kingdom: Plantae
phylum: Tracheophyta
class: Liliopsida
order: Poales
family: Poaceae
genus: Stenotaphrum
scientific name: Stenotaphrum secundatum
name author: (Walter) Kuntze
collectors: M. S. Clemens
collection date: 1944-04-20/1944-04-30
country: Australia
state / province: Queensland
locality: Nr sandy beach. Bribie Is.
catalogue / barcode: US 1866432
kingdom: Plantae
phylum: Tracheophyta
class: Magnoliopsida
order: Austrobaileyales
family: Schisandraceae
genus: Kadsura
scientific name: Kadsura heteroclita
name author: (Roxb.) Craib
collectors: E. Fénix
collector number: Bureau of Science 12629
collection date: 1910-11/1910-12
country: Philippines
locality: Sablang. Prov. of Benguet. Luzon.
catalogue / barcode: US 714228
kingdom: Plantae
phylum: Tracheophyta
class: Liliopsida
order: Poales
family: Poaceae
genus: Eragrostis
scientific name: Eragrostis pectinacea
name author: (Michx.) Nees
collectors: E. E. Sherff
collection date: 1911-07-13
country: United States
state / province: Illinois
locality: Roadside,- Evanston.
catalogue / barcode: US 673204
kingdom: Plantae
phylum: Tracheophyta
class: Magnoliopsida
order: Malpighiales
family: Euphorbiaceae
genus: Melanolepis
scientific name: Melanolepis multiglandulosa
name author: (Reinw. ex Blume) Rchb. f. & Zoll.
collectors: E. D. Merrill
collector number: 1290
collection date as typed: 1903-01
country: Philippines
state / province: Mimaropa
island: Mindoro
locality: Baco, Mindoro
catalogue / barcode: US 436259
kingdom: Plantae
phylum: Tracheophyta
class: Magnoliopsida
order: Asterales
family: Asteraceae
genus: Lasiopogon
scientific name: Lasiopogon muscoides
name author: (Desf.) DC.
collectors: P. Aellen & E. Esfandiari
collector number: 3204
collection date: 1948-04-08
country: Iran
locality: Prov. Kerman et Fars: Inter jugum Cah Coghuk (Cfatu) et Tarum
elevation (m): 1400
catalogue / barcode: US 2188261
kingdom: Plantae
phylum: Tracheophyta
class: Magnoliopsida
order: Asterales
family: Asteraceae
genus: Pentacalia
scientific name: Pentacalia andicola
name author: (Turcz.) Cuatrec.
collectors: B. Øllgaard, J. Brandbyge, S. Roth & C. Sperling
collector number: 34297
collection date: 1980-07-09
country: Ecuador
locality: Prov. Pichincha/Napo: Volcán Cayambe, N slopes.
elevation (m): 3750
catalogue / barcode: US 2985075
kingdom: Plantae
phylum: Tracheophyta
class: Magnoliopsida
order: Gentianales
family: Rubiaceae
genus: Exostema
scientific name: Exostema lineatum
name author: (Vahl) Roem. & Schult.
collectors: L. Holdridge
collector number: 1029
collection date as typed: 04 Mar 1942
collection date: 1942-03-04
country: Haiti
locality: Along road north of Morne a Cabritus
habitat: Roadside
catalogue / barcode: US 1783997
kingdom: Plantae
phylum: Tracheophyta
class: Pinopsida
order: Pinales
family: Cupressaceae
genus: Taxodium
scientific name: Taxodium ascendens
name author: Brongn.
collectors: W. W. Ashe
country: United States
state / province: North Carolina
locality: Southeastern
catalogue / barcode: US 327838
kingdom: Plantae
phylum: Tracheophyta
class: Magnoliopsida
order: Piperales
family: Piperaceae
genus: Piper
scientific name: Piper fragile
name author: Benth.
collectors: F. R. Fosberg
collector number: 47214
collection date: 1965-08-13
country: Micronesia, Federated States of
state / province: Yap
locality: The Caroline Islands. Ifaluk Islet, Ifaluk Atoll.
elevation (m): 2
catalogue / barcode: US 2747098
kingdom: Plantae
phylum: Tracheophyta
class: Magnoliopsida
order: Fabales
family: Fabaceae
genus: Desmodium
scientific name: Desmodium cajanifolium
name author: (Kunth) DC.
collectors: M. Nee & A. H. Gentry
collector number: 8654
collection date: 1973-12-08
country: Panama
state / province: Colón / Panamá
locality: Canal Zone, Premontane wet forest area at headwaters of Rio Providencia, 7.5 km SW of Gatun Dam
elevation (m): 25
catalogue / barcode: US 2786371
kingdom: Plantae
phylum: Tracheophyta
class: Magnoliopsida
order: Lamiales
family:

————

• To do: Please set out every line of all the records above as a numbered list, leaving out any blank lines.

• Task solution:
1. kingdom: Plantae
2. phylum: Tracheophyta
3. class: Liliopsida
4. order: Poales
5. family: Poaceae
6. genus: Stenotaphrum
7. scientific name: Stenotaphrum secundatum
8. name author: (Walter) Kuntze
9. collectors: M. S. Clemens
10. collection date: 1944-04-20/1944-04-30
11. country: Australia
12. state / province: Queensland
13. locality: Nr sandy beach. Bribie Is.
14. catalogue / barcode: US 1866432
15. kingdom: Plantae
16. phylum: Tracheophyta
17. class: Magnoliopsida
18. order: Austrobaileyales
19. family: Schisandraceae
20. genus: Kadsura
21. scientific name: Kadsura heteroclita
22. name author: (Roxb.) Craib
23. collectors: E. Fénix
24. collector number: Bureau of Science 12629
25. collection date: 1910-11/1910-12
26. country: Philippines
27. locality: Sablang. Prov. of Benguet. Luzon.
28. catalogue / barcode: US 714228
29. kingdom: Plantae
30. phylum: Tracheophyta
31. class: Liliopsida
32. order: Poales
33. family: Poaceae
34. genus: Eragrostis
35. scientific name: Eragrostis pectinacea
36. name author: (Michx.) Nees
37. collectors: E. E. Sherff
38. collection date: 1911-07-13
39. country: United States
40. state / province: Illinois
41. locality: Roadside,- Evanston.
42. catalogue / barcode: US 673204
43. kingdom: Plantae
44. phylum: Tracheophyta
45. class: Magnoliopsida
46. order: Malpighiales
47. family: Euphorbiaceae
48. genus: Melanolepis
49. scientific name: Melanolepis multiglandulosa
50. name author: (Reinw. ex Blume) Rchb. f. & Zoll.
51. collectors: E. D. Merrill
52. collector number: 1290
53. collection date as typed: 1903-01
54. country: Philippines
55. state / province: Mimaropa
56. island: Mindoro
57. locality: Baco, Mindoro
58. catalogue / barcode: US 436259
59. kingdom: Plantae
60. phylum: Tracheophyta
61. class: Magnoliopsida
62. order: Asterales
63. family: Asteraceae
64. genus: Lasiopogon
65. scientific name: Lasiopogon muscoides
66. name author: (Desf.) DC.
67. collectors: P. Aellen & E. Esfandiari
68. collector number: 3204
69. collection date: 1948-04-08
70. country: Iran
71. locality: Prov. Kerman et Fars: Inter jugum Cah Coghuk (Cfatu) et Tarum
72. elevation (m): 1400
73. catalogue / barcode: US 2188261
74. kingdom: Plantae
75. phylum: Tracheophyta
76. class: Magnoliopsida
77. order: Asterales
78. family: Asteraceae
79. genus: Pentacalia
80. scientific name: Pentacalia andicola
81. name author: (Turcz.) Cuatrec.
82. collectors: B. Øllgaard, J. Brandbyge, S. Roth & C. Sperling
83. collector number: 34297
84. collection date: 1980-07-09
85. country: Ecuador
86. locality: Prov. Pichincha/Napo: Volcán Cayambe, N slopes.
87. elevation (m): 3750
88. catalogue / barcode: US 2985075
89. kingdom: Plantae
90. phylum: Tracheophyta
91. class: Magnoliopsida
92. order: Gentianales
93. family: Rubiaceae
94. genus: Exostema
95. scientific name: Exostema lineatum
96. name author: (Vahl) Roem. & Schult.
97. collectors: L. Holdridge
98. collector number: 1029
99. collection date as typed: 04 Mar 1942
100. collection date: 1942-03-04
101. country: Haiti
102. locality: Along road north of Morne a Cabritus
103. habitat: Roadside
104. catalogue / barcode: US 1783997
105. kingdom: Plantae
106. phylum: Tracheophyta
107. class: Pinopsida
108. order: Pinales
109. family: Cupressaceae
110. genus: Taxodium
111. scientific name: Taxodium ascendens
112. name author: Brongn.
113. collectors: W. W. Ashe
114. country: United States
115. state / province: North Carolina
116. locality: Southeastern
117. catalogue / barcode: US 327838
118. kingdom: Plantae
119. phylum: Tracheophyta
120. class: Magnoliopsida
121. order: Piperales
122. family: Piperaceae
123. genus: Piper
124. scientific name: Piper fragile
125. name author: Benth.
126. collectors: F. R. Fosberg
127. collector number: 47214
128. collection date: 1965-08-13
129. country: Micronesia, Federated States of
130. state / province: Yap
131. locality: The Caroline Islands. Ifaluk Islet, Ifaluk Atoll.
132. elevation (m): 2
133. catalogue / barcode: US 2747098
134. kingdom: Plantae
135. phylum: Tracheophyta
136. class: Magnoliopsida
137. order: Fabales
138. family: Fabaceae
139. genus: Desmodium
140. scientific name: Desmodium cajanifolium
141. name author: (Kunth) DC.
142. collectors: M. Nee & A. H. Gentry
143. collector number: 8654
144. collection date: 1973-12-08
145. country: Panama
146. state / province: Colón / Panamá
147. locality: Canal Zone, Premontane wet forest area at headwaters of Rio Providencia, 7.5 km SW of Gatun Dam
148. elevation (m): 25
149. catalogue / barcode: US 2786371
150. kingdom: Plantae
151. phylum: Tracheophyta
152. class: Magnoliopsida
153. order: Lamiales
154. family:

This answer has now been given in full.